The 14-party front, some other parties, the Supreme Court Bar Association, many professional organisations and intellectuals criticised the president for this usurpation of powers of the caretaker government and grab of all important ministries. They also complained that he has been running the caretaker government in the interest of the BNP and Jamaat-e-Islami. The Awami League, Bangladesh Workers Party, Communist Party of Bangladesh, Liberal Democratic Party and others served an ultimatum upon the president for a reconstitution of the Election Commission, a reallocation of portfolios to advisors, removal of defects and fake names from the voters list, and removal of the BNP and Jamaat-e-Islami men from important offices of the police and administration before November 11. The opposition also accused the Election Commission of listing one crore and 40 lakh false names in the voters list while expunging the names of more then one crore genuine voters from it.
In the meantime, erosion and a split have taken place in the ruling BNP. Dr A Q M Badrudduza Chaudhuri, former Bangladesh president and one of the BNP’s founders, former minister Ali Ahmed who was also a member of the BNP standing committee, 13 ministers and MPs left the BNP, formed a new party called the Liberal Democratic Party, and established ties with the front led by the Awami League. A split also occurred in the Jatiya Party of General H M Ershad, with a section revolting against his decision to have an alliance with the BNP. They have formed a new party and declared that they would forge ties with the Awami League.

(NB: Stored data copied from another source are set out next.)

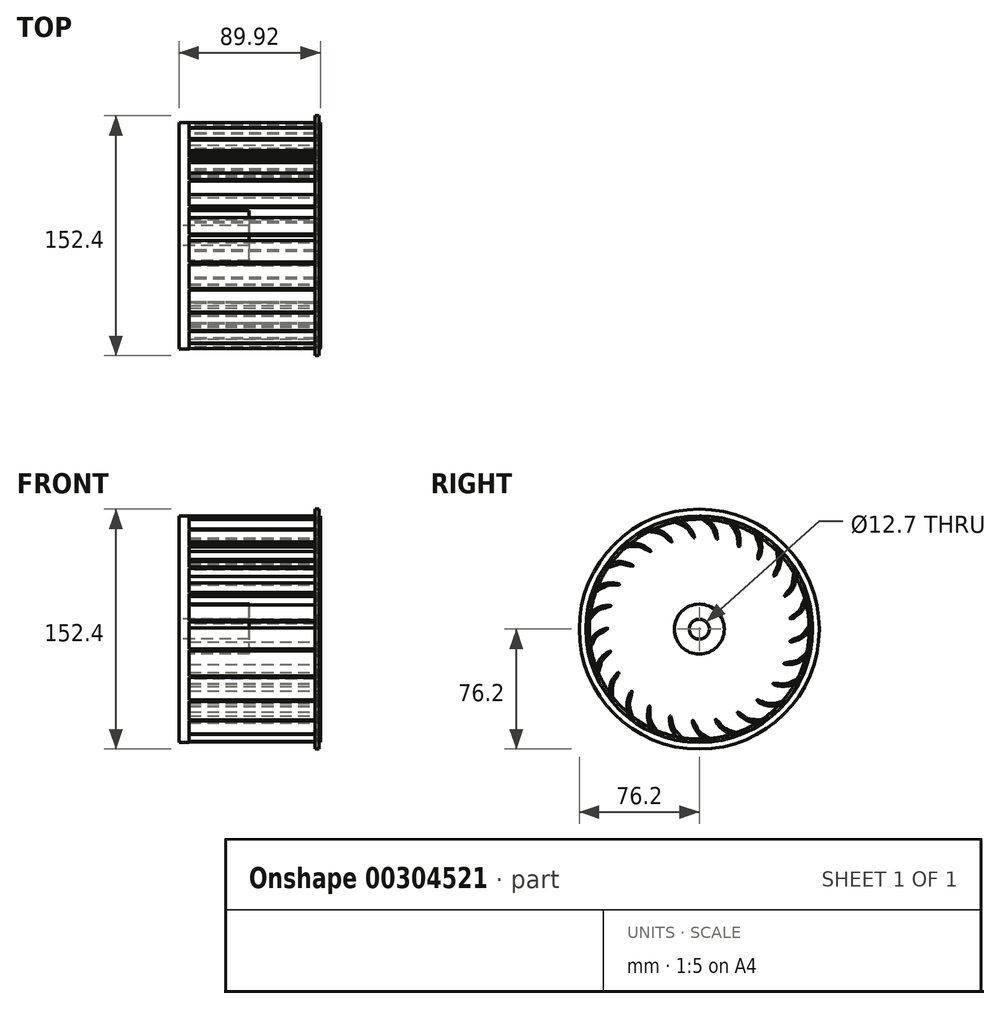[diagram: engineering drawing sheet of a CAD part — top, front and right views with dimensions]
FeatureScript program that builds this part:
annotation { "Feature Type Name" : "Feature", "Feature Type Description" : "" }
export const myFeature = defineFeature(function(context is Context, id is Id, definition is map)
    precondition{}
    {
        {
            var Q0;
            Q0=qCreatedBy(makeId("Right.planeOp"),FACE);
            var sketch = newSketch(context, id + "F0", { "sketchPlane" : qUnion([Q0])});
            skCircle(sketch, "E0", {"center": v(0, 0) * mm, "radius": 71.9 * mm});
            skCircle(sketch, "E1", {"center": v(0, 0) * mm, "radius": 6.35 * mm});
            skCircle(sketch, "E2", {"center": v(0, 0) * mm, "radius": 15.88 * mm});
            skSolve(sketch);
        }
        {
            var Q0;
            Q0 = qSketchRegion(id + "F0", true);
            extrude(context, id + "F1", {"entities" : qUnion([Q0]), "depth" : 12.7 * mm});
        }
        {
            var Q0;
            Q0=makeQuery(id+"F0.imprint","IMPRINT",FACE,{"disambiguationData":[TD([[makeQuery(id+"F0.imprint","IMPRINT",EDGE,{"derivedFrom":sQuery(id+"F0.wireOp",EDGE,"E1")}),-1.0]])]});
            extrude(context, id + "F2", {"entities" : qUnion([Q0]), "operationType" : NewBodyOperationType.ADD, "depth" : 50.8 * mm});
        }
        {
            var Q0;
            Q0=makeQuery(id+"F1.opExtrude","CAP_FACE",FACE,{"disambiguationData":[OSD([sQuery(id+"F0.wireOp",EDGE,"E0"),sQuery(id+"F0.wireOp",EDGE,"E2")])],"isStart":false});
            var sketch = newSketch(context, id + "F3", { "sketchPlane" : qUnion([Q0])});
            skFitSpline(sketch, "E3", {"points": [v(0, 71.9) * mm, v(8.57, 66.59) * mm, v(11.42, 56.88) * mm, v(9.6, 60.89) * mm, v(7.18, 65.43) * mm, v(0, 71.9) * mm]});
            skSolve(sketch);
        }
        {
            var Q0;
            {var subQ0=sQuery(id+"F3.wireOp",EDGE,"E3");var subQ1=makeQuery(id+"F1.opExtrude","CAP_EDGE",EDGE,{"disambiguationData":[OSD([sQuery(id+"F0.wireOp",EDGE,"E0")])],"isStart":false});var subQ2=makeQuery(id+"F3.imprint","INTERSECT",VERTEX,{"disambiguationData":[OD(0.0)],"derivedFrom":[subQ1,subQ0]});Q0=makeQuery(id+"F3.imprint","IMPRINT",FACE,{"disambiguationData":[TD([[makeQuery(id+"F3.imprint","IMPRINT",EDGE,{"disambiguationData":[TD([[subQ2,1.0]])],"derivedFrom":subQ0}),-1.0]])]});}
            extrude(context, id + "F4", {"entities" : qUnion([Q0]), "operationType" : NewBodyOperationType.ADD, "depth" : 83.32 * mm});
        }
        {
            var Q0;
            Q0=makeQuery(id+"F4.opExtrude","SWEPT_FACE",FACE,{"disambiguationData":[OSD([sQuery(id+"F3.wireOp",EDGE,"E3")])]});
            var Q1;
            Q1=makeQuery(id+"F4.opExtrude","CAP_FACE",FACE,{"disambiguationData":[OSD([sQuery(id+"F0.wireOp",EDGE,"E0"),sQuery(id+"F3.wireOp",EDGE,"E3")])],"isStart":false});
            var Q2;
            Q2=makeQuery(id+"F2.opExtrude","SWEPT_FACE",FACE,{"disambiguationData":[OSD([sQuery(id+"F0.wireOp",EDGE,"E1")])]});
            circularPattern(context, id + "F5", {"patternType" : PatternType.FACE, "faces" : qUnion([Q0, Q1]), "axis" : qUnion([Q2]), "angle" : 360 * degree, "instanceCount" : 25, "equalSpace" : true});
        }
        {
            var Q0;
            Q0=makeQuery(id+"F4.opExtrude","CAP_FACE",FACE,{"disambiguationData":[OSD([sQuery(id+"F0.wireOp",EDGE,"E0"),sQuery(id+"F3.wireOp",EDGE,"E3")])],"isStart":false});
            var sketch = newSketch(context, id + "F6", { "sketchPlane" : qUnion([Q0])});
            skCircle(sketch, "E4", {"center": v(0, 0) * mm, "radius": 71.9 * mm});
            skCircle(sketch, "E5", {"center": v(0, 0) * mm, "radius": 59.7 * mm});
            skSolve(sketch);
        }
        {
            var Q0;
            Q0=makeQuery(id+"F0.imprint","IMPRINT",FACE,{"disambiguationData":[TD([[makeQuery(id+"F0.imprint","IMPRINT",EDGE,{"derivedFrom":sQuery(id+"F0.wireOp",EDGE,"E0")}),1.0]])]});
            var sketch = newSketch(context, id + "F7", { "sketchPlane" : qUnion([Q0])});
            skLineSegment(sketch, "E6.bottom", {"start": v(-3.07, 3.8) * mm, "end": v(3.07, 3.8) * mm});
            skLineSegment(sketch, "E6.top", {"start": v(-3.07, 17.05) * mm, "end": v(3.07, 17.05) * mm});
            skLineSegment(sketch, "E6.left", {"start": v(-3.07, 3.8) * mm, "end": v(-3.07, 17.05) * mm});
            skLineSegment(sketch, "E6.right", {"start": v(3.07, 3.8) * mm, "end": v(3.07, 17.05) * mm});
            skPoint(sketch, "E6.middle", {"position": v(0, 10.43) * mm});
            skSolve(sketch);
        }
        {
            var Q0;
            Q0=qCreatedBy(makeId("Top.planeOp"),FACE);
            var sketch = newSketch(context, id + "F8", { "sketchPlane" : qUnion([Q0])});
            skCircle(sketch, "E7", {"center": v(-15.99, 26.82) * mm, "radius": 4.42 * mm});
            skLineSegment(sketch, "E8", {"start": v(92.7, 76.2) * mm, "end": v(95.25, 76.2) * mm});
            skLineSegment(sketch, "E9", {"start": v(95.25, 76.2) * mm, "end": v(95.25, 72) * mm});
            skLineSegment(sketch, "E10", {"start": v(95.25, 72) * mm, "end": v(92.71, 69.85) * mm});
            skLineSegment(sketch, "E11", {"start": v(92.7, 69.85) * mm, "end": v(92.7, 76.2) * mm});
            skSolve(sketch);
        }
        {
            var Q0;
            Q0 = qSketchRegion(id + "F8", true);
            var Q1;
            Q1=makeQuery(id+"F2.opExtrude","SWEPT_FACE",FACE,{"disambiguationData":[OSD([sQuery(id+"F0.wireOp",EDGE,"E1")])]});
            revolve(context, id + "F9", {"operationType" : NewBodyOperationType.REMOVE, "entities" : qUnion([Q0]), "axis" : qUnion([Q1]), "revolveType" : RevolveType.FULL, "oppositeDirection" : true});
        }
        {
            var Q0;
            Q0=makeQuery(id+"F8.imprint","IMPRINT",FACE,{"disambiguationData":[TD([[makeQuery(id+"F8.imprint","IMPRINT",EDGE,{"derivedFrom":sQuery(id+"F8.wireOp",EDGE,"E8")}),-1.0]])]});
            var Q1;
            Q1=makeQuery(id+"F2.opExtrude","SWEPT_FACE",FACE,{"disambiguationData":[OSD([sQuery(id+"F0.wireOp",EDGE,"E1")])]});
            revolve(context, id + "F10", {"entities" : qUnion([Q0]), "axis" : qUnion([Q1]), "revolveType" : RevolveType.FULL});
        }
        {
            var Q0;
            {var subQ0=sQuery(id+"F0.wireOp",EDGE,"E2");Q0=makeQuery(id+"F2.boolean.opBoolean","MERGE",FACE,{"derivedFrom":[makeQuery(id+"F1.opExtrude","CAP_FACE",FACE,{"disambiguationData":[OSD([sQuery(id+"F0.wireOp",EDGE,"E0"),subQ0])],"isStart":true}),makeQuery(id+"F2.opExtrude","CAP_FACE",FACE,{"disambiguationData":[OSD([sQuery(id+"F0.wireOp",EDGE,"E1"),subQ0])],"isStart":true})]});}
            extrude(context, id + "F11", {"entities" : qUnion([Q0]), "operationType" : NewBodyOperationType.REMOVE, "oppositeDirection" : true, "depth" : 6.1 * mm});
        }
    });
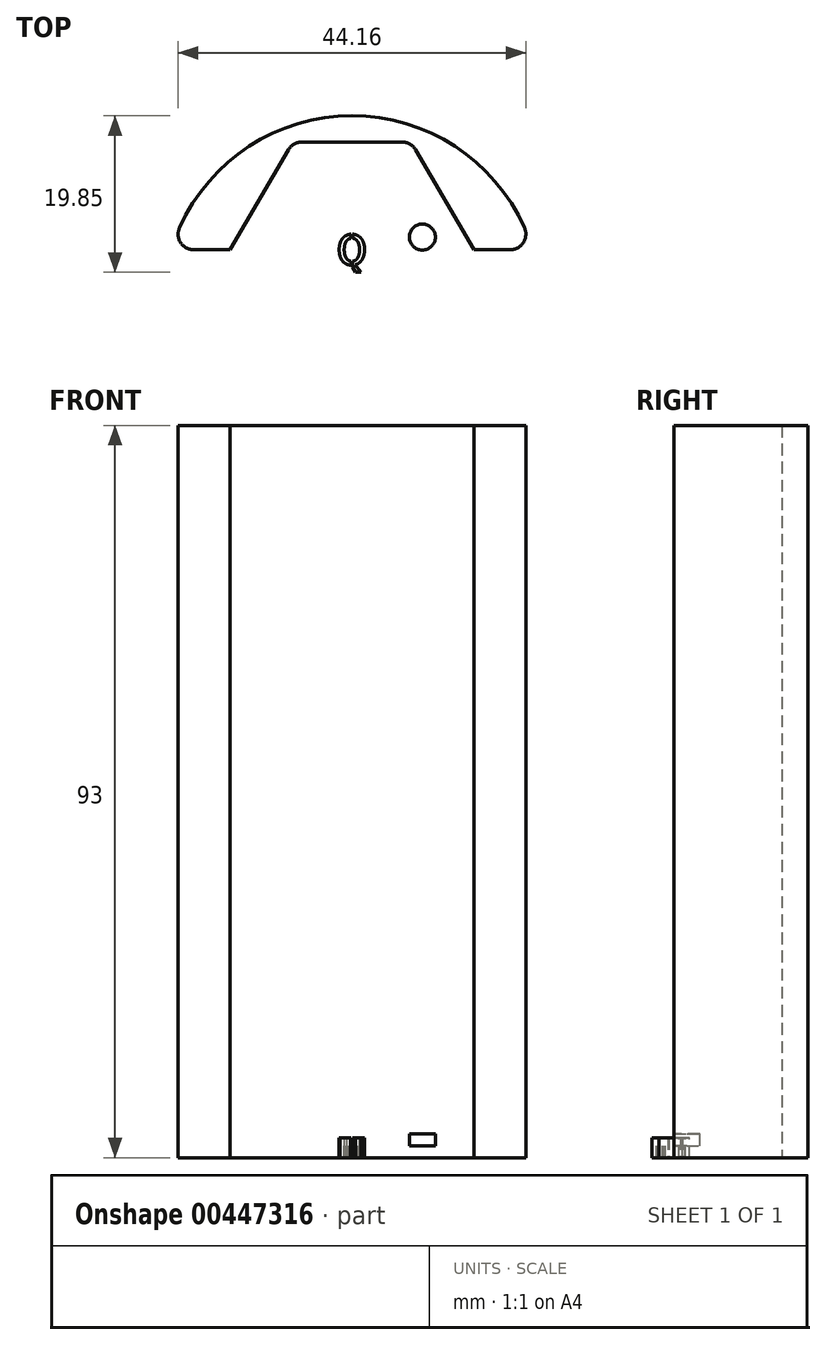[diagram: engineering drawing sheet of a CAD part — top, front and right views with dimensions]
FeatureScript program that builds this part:
annotation { "Feature Type Name" : "Feature", "Feature Type Description" : "" }
export const myFeature = defineFeature(function(context is Context, id is Id, definition is map)
    precondition{}
    {
        {
            var Q0;
            Q0=qCreatedBy(makeId("Top.planeOp"),FACE);
            var sketch = newSketch(context, id + "F0", { "sketchPlane" : qUnion([Q0])});
            skLineSegment(sketch, "E0", {"start": v(-15.5, -13.7) * mm, "end": v(-8.08, -1) * mm});
            skLineSegment(sketch, "E1", {"start": v(-6.35, 0) * mm, "end": v(6.35, 0) * mm});
            skLineSegment(sketch, "E2", {"start": v(8.08, -1) * mm, "end": v(15.5, -13.7) * mm});
            skLineSegment(sketch, "E3", {"start": v(-15.5, -13.7) * mm, "end": v(15.5, -13.7) * mm, "construction": true});
            skPoint(sketch, "E4", {"position": v(0, 0) * mm});
            skPoint(sketch, "E5", {"position": v(0, -13.7) * mm});
            skLineSegment(sketch, "E6", {"start": v(-15.5, -13.7) * mm, "end": v(-20.08, -13.7) * mm});
            skLineSegment(sketch, "E7", {"start": v(15.5, -13.7) * mm, "end": v(20.08, -13.7) * mm});
            skArc(sketch, "E8", {"start": v(21.9, -10.88) * mm, "mid": v(0, 3.32) * mm, "end": v(-21.9, -10.88) * mm});
            skPoint(sketch, "E9.visualSharp", {"position": v(-7.5, 0) * mm});
            skArc(sketch, "E9.filletArc", {"start": v(-6.35, 0) * mm, "mid": v(-7.35, -0.27) * mm, "end": v(-8.08, -1) * mm});
            skPoint(sketch, "E10.visualSharp", {"position": v(7.5, 0) * mm});
            skArc(sketch, "E10.filletArc", {"start": v(8.08, -1) * mm, "mid": v(7.35, -0.27) * mm, "end": v(6.35, 0) * mm});
            skPoint(sketch, "E11.visualSharp", {"position": v(-22.96, -13.7) * mm});
            skArc(sketch, "E11.filletArc", {"start": v(-21.9, -10.88) * mm, "mid": v(-21.76, -12.79) * mm, "end": v(-20.08, -13.7) * mm});
            skPoint(sketch, "E12.visualSharp", {"position": v(22.96, -13.7) * mm});
            skArc(sketch, "E12.filletArc", {"start": v(20.08, -13.7) * mm, "mid": v(21.76, -12.79) * mm, "end": v(21.9, -10.88) * mm});
            skSolve(sketch);
        }
        {
            var Q0;
            Q0=makeQuery(id+"F0.imprint","IMPRINT",FACE,{"disambiguationData":[TD([[makeQuery(id+"F0.imprint","IMPRINT",EDGE,{"derivedFrom":sQuery(id+"F0.wireOp",EDGE,"E0")}),1.0]])]});
            extrude(context, id + "F1", {"entities" : qUnion([Q0]), "depth" : 90 * mm});
        }
        {
            var Q0;
            Q0=makeQuery(id+"F1.opExtrude","CAP_FACE",FACE,{"disambiguationData":[OSD([sQuery(id+"F0.wireOp",EDGE,"E0"),sQuery(id+"F0.wireOp",EDGE,"E1"),sQuery(id+"F0.wireOp",EDGE,"E2"),sQuery(id+"F0.wireOp",EDGE,"E6"),sQuery(id+"F0.wireOp",EDGE,"E7"),sQuery(id+"F0.wireOp",EDGE,"E8"),sQuery(id+"F0.wireOp",EDGE,"E9.filletArc"),sQuery(id+"F0.wireOp",EDGE,"E10.filletArc")])],"isStart":true});
            var sketch = newSketch(context, id + "F2", { "sketchPlane" : qUnion([Q0])});
            skLineSegment(sketch, "E13", {"start": v(-17.96, 17.7) * mm, "end": v(17.96, 17.7) * mm});
            skArc(sketch, "E14", {"start": v(21.06, -6.01) * mm, "mid": v(0, -13.32) * mm, "end": v(-21.06, -6.01) * mm});
            skLineSegment(sketch, "E15", {"start": v(-22.96, -2.09) * mm, "end": v(-22.96, 12.7) * mm});
            skLineSegment(sketch, "E16", {"start": v(22.96, -2.09) * mm, "end": v(22.96, 12.7) * mm});
            skPoint(sketch, "E17.visualSharp", {"position": v(-22.96, 17.7) * mm});
            skArc(sketch, "E17.filletArc", {"start": v(-17.96, 17.7) * mm, "mid": v(-21.5, 16.24) * mm, "end": v(-22.96, 12.7) * mm});
            skPoint(sketch, "E18.visualSharp", {"position": v(22.96, 17.7) * mm});
            skArc(sketch, "E18.filletArc", {"start": v(22.96, 12.7) * mm, "mid": v(21.5, 16.24) * mm, "end": v(17.96, 17.7) * mm});
            skPoint(sketch, "E19.visualSharp", {"position": v(22.96, -4.4) * mm});
            skArc(sketch, "E19.filletArc", {"start": v(21.06, -6.01) * mm, "mid": v(22.46, -4.27) * mm, "end": v(22.96, -2.09) * mm});
            skPoint(sketch, "E20.visualSharp", {"position": v(-22.96, -4.4) * mm});
            skArc(sketch, "E20.filletArc", {"start": v(-22.96, -2.09) * mm, "mid": v(-22.46, -4.27) * mm, "end": v(-21.06, -6.01) * mm});
            skSolve(sketch);
        }
        {
            var Q0;
            Q0=makeQuery(id+"F2.imprint","IMPRINT",FACE,{"disambiguationData":[TD([[makeQuery(id+"F2.imprint","IMPRINT",EDGE,{"derivedFrom":sQuery(id+"F2.wireOp",EDGE,"E13")}),-1.0]])]});
            var Q1;
            Q1=makeQuery(id+"F0.imprint","IMPRINT",FACE,{"disambiguationData":[TD([[makeQuery(id+"F0.imprint","IMPRINT",EDGE,{"derivedFrom":sQuery(id+"F0.wireOp",EDGE,"E0")}),1.0]])]});
            extrude(context, id + "F3", {"entities" : qUnion([Q0, Q1]), "operationType" : NewBodyOperationType.ADD, "depth" : 3 * mm});
        }
        {
            var Q0;
            {var subQ0=sQuery(id+"F0.wireOp",EDGE,"E12.filletArc");var subQ1=sQuery(id+"F0.wireOp",EDGE,"E11.filletArc");var subQ2=sQuery(id+"F0.wireOp",EDGE,"E10.filletArc");var subQ3=sQuery(id+"F0.wireOp",EDGE,"E9.filletArc");var subQ4=sQuery(id+"F0.wireOp",EDGE,"E8");var subQ5=sQuery(id+"F0.wireOp",EDGE,"E7");var subQ6=sQuery(id+"F0.wireOp",EDGE,"E6");var subQ7=sQuery(id+"F0.wireOp",EDGE,"E2");var subQ8=sQuery(id+"F0.wireOp",EDGE,"E1");var subQ9=sQuery(id+"F0.wireOp",EDGE,"E0");Q0=makeQuery(id+"F3.boolean.opBoolean","MERGE",FACE,{"derivedFrom":[makeQuery(id+"F3.opExtrude","CAP_FACE",FACE,{"disambiguationData":[OSD([subQ9,subQ8,subQ7,subQ6,subQ5,subQ4,subQ3,subQ2,subQ1,subQ0])],"isStart":true}),makeQuery(id+"F3.opExtrude","CAP_FACE",FACE,{"disambiguationData":[OSD([subQ9,subQ8,subQ7,subQ6,subQ5,subQ4,subQ3,subQ2,subQ1,subQ0,sQuery(id+"F2.wireOp",EDGE,"E13"),sQuery(id+"F2.wireOp",EDGE,"E14"),sQuery(id+"F2.wireOp",EDGE,"a6c4aa1a-b442-44ca-937c-f53565c4f402.filletArc"),sQuery(id+"F2.wireOp",EDGE,"8f3339f9-6e3e-4ccb-8717-b49554667e36.filletArc")])],"isStart":true})]});}
            var sketch = newSketch(context, id + "F4", { "sketchPlane" : qUnion([Q0])});
            skCircle(sketch, "E21", {"center": v(0, -4.85) * mm, "radius": 1.65 * mm});
            skCircle(sketch, "E22", {"center": v(-8.94, -12.08) * mm, "radius": 1.65 * mm});
            skCircle(sketch, "E23.MirrorC", {"center": v(8.94, -12.08) * mm, "radius": 1.65 * mm});
            skText(sketch, "E24", { "text": "Q", "fontName": "AllertaStencil-Regular.ttf"});
            skPoint(sketch, "E25", {"position": v(0, -13.7) * mm});
            const initialGuessF4  = {"E24": [-0.00196, -0.01564, 1, 0, 0.00387]};
            skSetInitialGuess(sketch, initialGuessF4);
            skSolve(sketch);
        }
        {
            var Q0;
            Q0=makeQuery(id+"F4.imprint","IMPRINT",FACE,{"disambiguationData":[TD([[makeQuery(id+"F4.imprint","IMPRINT",EDGE,{"derivedFrom":sQuery(id+"F4.wireOp",EDGE,"E22")}),1.0]])]});
            var Q1;
            Q1=makeQuery(id+"F4.imprint","IMPRINT",FACE,{"disambiguationData":[TD([[makeQuery(id+"F4.imprint","IMPRINT",EDGE,{"derivedFrom":sQuery(id+"F4.wireOp",EDGE,"E21")}),1.0]])]});
            var Q2;
            Q2=makeQuery(id+"F4.imprint","IMPRINT",FACE,{"disambiguationData":[TD([[makeQuery(id+"F4.imprint","IMPRINT",EDGE,{"derivedFrom":sQuery(id+"F4.wireOp",EDGE,"E23.MirrorC")}),-1.0]])]});
            var Q3;
            {var subQ0=sQuery(id+"F0.wireOp",EDGE,"E12.filletArc");var subQ1=sQuery(id+"F0.wireOp",EDGE,"E11.filletArc");var subQ2=sQuery(id+"F0.wireOp",EDGE,"E10.filletArc");var subQ3=sQuery(id+"F0.wireOp",EDGE,"E9.filletArc");var subQ4=sQuery(id+"F0.wireOp",EDGE,"E8");var subQ5=sQuery(id+"F0.wireOp",EDGE,"E7");var subQ6=sQuery(id+"F0.wireOp",EDGE,"E6");var subQ7=sQuery(id+"F0.wireOp",EDGE,"E2");var subQ8=sQuery(id+"F0.wireOp",EDGE,"E1");var subQ9=sQuery(id+"F0.wireOp",EDGE,"E0");Q3=makeQuery(id+"F3.boolean.opBoolean","MERGE",FACE,{"derivedFrom":[makeQuery(id+"F3.opExtrude","CAP_FACE",FACE,{"disambiguationData":[OSD([subQ9,subQ8,subQ7,subQ6,subQ5,subQ4,subQ3,subQ2,subQ1,subQ0])],"isStart":false}),makeQuery(id+"F3.opExtrude","CAP_FACE",FACE,{"disambiguationData":[OSD([subQ9,subQ8,subQ7,subQ6,subQ5,subQ4,subQ3,subQ2,subQ1,subQ0,sQuery(id+"F2.wireOp",EDGE,"E13"),sQuery(id+"F2.wireOp",EDGE,"E14"),sQuery(id+"F2.wireOp",EDGE,"a6c4aa1a-b442-44ca-937c-f53565c4f402.filletArc"),sQuery(id+"F2.wireOp",EDGE,"8f3339f9-6e3e-4ccb-8717-b49554667e36.filletArc")])],"isStart":false})]});}
            extrude(context, id + "F5", {"entities" : qUnion([Q0, Q1, Q2]), "operationType" : NewBodyOperationType.REMOVE, "endBound" : BoundingType.UP_TO_SURFACE, "oppositeDirection" : true, "endBoundEntityFace" : qUnion([Q3]), "depth" : 25 * mm});
        }
        {
            var Q0;
            Q0=makeQuery(id+"F4.imprint","IMPRINT",FACE,{"disambiguationData":[TD([[makeQuery(id+"F4.imprint","IMPRINT",EDGE,{"derivedFrom":sQuery(id+"F4.wireOp",EDGE,"E24.sketch_text.stroke-0")}),-1.0]])]});
            var Q1;
            Q1=makeQuery(id+"F4.imprint","IMPRINT",FACE,{"disambiguationData":[TD([[makeQuery(id+"F4.imprint","IMPRINT",EDGE,{"derivedFrom":sQuery(id+"F4.wireOp",EDGE,"E24.sketch_text.stroke-19")}),-1.0]])]});
            extrude(context, id + "F6", {"entities" : qUnion([Q0, Q1]), "operationType" : NewBodyOperationType.REMOVE, "oppositeDirection" : true, "depth" : 0.5 * mm});
        }
        {
            var Q0;
            {var subQ0=sQuery(id+"F0.wireOp",EDGE,"E12.filletArc");var subQ1=sQuery(id+"F0.wireOp",EDGE,"E11.filletArc");var subQ2=sQuery(id+"F0.wireOp",EDGE,"E10.filletArc");var subQ3=sQuery(id+"F0.wireOp",EDGE,"E9.filletArc");var subQ4=sQuery(id+"F0.wireOp",EDGE,"E8");var subQ5=sQuery(id+"F0.wireOp",EDGE,"E7");var subQ6=sQuery(id+"F0.wireOp",EDGE,"E6");var subQ7=sQuery(id+"F0.wireOp",EDGE,"E2");var subQ8=sQuery(id+"F0.wireOp",EDGE,"E1");var subQ9=sQuery(id+"F0.wireOp",EDGE,"E0");Q0=makeQuery(id+"F3.boolean.opBoolean","MERGE",FACE,{"derivedFrom":[makeQuery(id+"F3.opExtrude","CAP_FACE",FACE,{"disambiguationData":[OSD([subQ9,subQ8,subQ7,subQ6,subQ5,subQ4,subQ3,subQ2,subQ1,subQ0])],"isStart":false}),makeQuery(id+"F3.opExtrude","CAP_FACE",FACE,{"disambiguationData":[OSD([subQ9,subQ8,subQ7,subQ6,subQ5,subQ4,subQ3,subQ2,subQ1,subQ0,sQuery(id+"F2.wireOp",EDGE,"E13"),sQuery(id+"F2.wireOp",EDGE,"E14"),sQuery(id+"F2.wireOp",EDGE,"a6c4aa1a-b442-44ca-937c-f53565c4f402.filletArc"),sQuery(id+"F2.wireOp",EDGE,"8f3339f9-6e3e-4ccb-8717-b49554667e36.filletArc")])],"isStart":false})]});}
            var sketch = newSketch(context, id + "F7", { "sketchPlane" : qUnion([Q0])});
            skCircle(sketch, "E26", {"center": v(-8.94, 12.08) * mm, "radius": 2.9 * mm});
            skCircle(sketch, "E27", {"center": v(0, 4.85) * mm, "radius": 2.9 * mm});
            skCircle(sketch, "E28", {"center": v(8.94, 12.08) * mm, "radius": 2.9 * mm});
            skSolve(sketch);
        }
        {
            var Q0;
            Q0=qSketchRegion(id+"F7",true);
            extrude(context, id + "F8", {"entities" : qUnion([Q0]), "operationType" : NewBodyOperationType.REMOVE, "oppositeDirection" : true, "depth" : 1.5 * mm});
        }
    });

Recently, on the other hand, the election commissioners appointed by the BNP-Jamaat government declined to voluntarily resign their posts despite requests from the president’s council of advisers. The Jamaat-e-Islami also urged the president to deploy the armed forces to stem the movement the 14-party front had threatened to launch from November 12 to besiege the whole country. Workers Party of Bangladesh president Rashid Khan Menon vehemently protested against this stance of the Jamaat-e-Islami and warned the president that solely upon him would be the onus of the dangerous repercussions that are sure to follow if he deployed the army to stem a political movement. The political instability persists.